Given the entries that follow, write out exactly the lines starting at the one containing "- **Ma/LED:** la consommation d’une LED" and ending at the one containing "## Intégration sous HA", both ends included, and only those.

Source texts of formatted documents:
━━━

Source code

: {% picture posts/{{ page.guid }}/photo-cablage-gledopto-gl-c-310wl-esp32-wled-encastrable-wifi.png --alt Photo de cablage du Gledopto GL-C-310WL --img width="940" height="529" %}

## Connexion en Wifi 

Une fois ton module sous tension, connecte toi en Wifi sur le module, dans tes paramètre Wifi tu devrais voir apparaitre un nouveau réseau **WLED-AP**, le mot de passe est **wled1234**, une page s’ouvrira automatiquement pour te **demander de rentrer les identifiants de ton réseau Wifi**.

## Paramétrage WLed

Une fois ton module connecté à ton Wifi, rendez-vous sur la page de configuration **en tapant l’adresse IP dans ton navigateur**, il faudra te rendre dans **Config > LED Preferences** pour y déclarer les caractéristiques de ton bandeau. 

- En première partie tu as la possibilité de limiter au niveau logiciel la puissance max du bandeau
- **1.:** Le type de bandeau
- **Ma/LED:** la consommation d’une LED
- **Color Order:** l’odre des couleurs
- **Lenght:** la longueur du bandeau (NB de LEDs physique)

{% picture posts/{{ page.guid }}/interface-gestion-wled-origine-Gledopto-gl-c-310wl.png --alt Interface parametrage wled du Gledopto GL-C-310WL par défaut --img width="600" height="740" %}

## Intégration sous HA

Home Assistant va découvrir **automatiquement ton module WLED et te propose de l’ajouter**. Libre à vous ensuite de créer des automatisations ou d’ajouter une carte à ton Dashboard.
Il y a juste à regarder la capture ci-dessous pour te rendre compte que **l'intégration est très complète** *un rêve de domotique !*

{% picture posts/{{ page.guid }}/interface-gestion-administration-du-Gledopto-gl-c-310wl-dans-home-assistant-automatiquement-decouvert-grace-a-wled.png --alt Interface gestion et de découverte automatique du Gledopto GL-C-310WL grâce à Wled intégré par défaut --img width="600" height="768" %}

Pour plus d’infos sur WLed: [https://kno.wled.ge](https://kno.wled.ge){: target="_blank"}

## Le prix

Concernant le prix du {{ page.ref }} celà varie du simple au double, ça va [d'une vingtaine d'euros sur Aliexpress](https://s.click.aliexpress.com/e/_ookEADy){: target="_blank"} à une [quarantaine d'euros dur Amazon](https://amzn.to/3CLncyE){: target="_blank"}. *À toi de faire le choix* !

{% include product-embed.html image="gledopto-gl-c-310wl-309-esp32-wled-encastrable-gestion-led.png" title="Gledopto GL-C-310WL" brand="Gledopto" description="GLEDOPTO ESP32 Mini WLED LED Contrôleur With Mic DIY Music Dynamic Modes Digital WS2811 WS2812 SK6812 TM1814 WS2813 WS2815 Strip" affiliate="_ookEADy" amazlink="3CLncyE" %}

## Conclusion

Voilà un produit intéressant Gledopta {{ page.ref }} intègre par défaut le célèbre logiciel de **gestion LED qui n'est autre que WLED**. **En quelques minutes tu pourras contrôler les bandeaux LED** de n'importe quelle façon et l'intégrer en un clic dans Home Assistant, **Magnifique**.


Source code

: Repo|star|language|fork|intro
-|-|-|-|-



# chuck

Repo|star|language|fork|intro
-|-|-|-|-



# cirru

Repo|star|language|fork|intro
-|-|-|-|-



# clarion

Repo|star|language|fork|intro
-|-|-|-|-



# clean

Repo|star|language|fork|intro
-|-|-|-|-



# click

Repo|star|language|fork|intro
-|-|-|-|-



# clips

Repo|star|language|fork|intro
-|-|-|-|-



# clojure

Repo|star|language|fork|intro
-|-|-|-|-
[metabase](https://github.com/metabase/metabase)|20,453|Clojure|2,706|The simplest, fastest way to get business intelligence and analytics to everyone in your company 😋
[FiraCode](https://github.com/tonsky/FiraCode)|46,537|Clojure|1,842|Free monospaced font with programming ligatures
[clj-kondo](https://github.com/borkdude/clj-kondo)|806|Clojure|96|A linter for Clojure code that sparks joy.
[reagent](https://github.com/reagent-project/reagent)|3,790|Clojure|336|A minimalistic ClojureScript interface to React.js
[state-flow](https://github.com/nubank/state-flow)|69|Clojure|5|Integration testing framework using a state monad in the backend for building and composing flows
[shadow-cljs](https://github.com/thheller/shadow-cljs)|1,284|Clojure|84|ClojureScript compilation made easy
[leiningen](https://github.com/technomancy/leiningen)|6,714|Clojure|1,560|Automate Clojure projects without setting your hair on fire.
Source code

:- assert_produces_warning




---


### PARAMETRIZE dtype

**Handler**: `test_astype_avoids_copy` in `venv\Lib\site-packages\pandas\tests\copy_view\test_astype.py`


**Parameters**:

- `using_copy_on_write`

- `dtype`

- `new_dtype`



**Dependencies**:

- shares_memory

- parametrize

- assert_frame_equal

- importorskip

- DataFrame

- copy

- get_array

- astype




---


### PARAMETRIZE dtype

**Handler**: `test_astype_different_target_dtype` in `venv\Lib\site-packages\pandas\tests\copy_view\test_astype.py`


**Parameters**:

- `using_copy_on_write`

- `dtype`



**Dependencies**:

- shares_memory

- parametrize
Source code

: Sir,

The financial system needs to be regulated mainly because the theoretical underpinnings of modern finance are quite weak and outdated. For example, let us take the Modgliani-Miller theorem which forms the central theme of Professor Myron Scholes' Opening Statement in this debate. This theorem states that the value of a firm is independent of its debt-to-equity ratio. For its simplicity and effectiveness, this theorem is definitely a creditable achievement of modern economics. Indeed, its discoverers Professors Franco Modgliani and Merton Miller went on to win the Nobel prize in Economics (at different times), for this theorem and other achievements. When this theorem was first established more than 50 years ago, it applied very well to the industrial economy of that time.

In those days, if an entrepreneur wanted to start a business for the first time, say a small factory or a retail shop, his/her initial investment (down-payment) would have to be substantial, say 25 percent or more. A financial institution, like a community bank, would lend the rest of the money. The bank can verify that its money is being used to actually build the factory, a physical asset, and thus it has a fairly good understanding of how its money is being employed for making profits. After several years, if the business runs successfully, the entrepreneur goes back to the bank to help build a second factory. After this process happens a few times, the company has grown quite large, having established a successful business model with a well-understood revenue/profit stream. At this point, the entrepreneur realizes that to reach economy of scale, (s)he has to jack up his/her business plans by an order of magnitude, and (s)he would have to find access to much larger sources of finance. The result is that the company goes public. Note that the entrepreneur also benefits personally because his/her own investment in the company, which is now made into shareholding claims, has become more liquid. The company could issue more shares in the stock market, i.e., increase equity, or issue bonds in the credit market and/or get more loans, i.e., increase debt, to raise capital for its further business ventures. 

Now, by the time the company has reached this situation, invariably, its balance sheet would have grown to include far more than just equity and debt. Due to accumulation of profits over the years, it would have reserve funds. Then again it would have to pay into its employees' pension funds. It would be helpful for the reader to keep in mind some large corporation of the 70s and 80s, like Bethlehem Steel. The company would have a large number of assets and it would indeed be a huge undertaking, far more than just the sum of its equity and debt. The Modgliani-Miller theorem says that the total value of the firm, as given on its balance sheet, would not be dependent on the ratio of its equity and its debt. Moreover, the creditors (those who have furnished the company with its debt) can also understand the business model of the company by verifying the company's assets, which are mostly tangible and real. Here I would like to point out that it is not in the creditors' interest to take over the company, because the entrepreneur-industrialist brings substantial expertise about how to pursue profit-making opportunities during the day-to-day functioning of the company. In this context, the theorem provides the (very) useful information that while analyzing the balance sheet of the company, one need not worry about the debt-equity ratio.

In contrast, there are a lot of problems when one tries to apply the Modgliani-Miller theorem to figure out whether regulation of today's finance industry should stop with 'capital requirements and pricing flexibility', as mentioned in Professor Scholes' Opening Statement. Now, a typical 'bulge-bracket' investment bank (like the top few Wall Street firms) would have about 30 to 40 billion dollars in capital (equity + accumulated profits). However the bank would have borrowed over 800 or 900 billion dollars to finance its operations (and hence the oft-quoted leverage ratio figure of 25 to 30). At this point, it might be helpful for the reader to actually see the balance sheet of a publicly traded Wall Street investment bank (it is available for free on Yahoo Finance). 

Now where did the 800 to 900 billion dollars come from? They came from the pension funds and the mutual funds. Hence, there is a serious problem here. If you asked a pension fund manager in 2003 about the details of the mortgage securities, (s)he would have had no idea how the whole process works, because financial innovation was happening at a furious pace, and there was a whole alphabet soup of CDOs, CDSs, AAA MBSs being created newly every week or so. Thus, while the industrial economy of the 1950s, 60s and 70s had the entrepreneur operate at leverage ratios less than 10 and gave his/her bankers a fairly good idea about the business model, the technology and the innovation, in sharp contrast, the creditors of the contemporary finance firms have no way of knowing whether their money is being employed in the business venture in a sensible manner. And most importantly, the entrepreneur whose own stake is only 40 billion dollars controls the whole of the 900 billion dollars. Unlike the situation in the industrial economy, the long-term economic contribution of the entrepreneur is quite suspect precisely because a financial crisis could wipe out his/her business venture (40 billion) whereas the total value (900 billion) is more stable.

━━━

- YOUR SOLUTION
- **Ma/LED:** la consommation d’une LED
- **Color Order:** l’odre des couleurs
- **Lenght:** la longueur du bandeau (NB de LEDs physique)

{% picture posts/{{ page.guid }}/interface-gestion-wled-origine-Gledopto-gl-c-310wl.png --alt Interface parametrage wled du Gledopto GL-C-310WL par défaut --img width="600" height="740" %}

## Intégration sous HA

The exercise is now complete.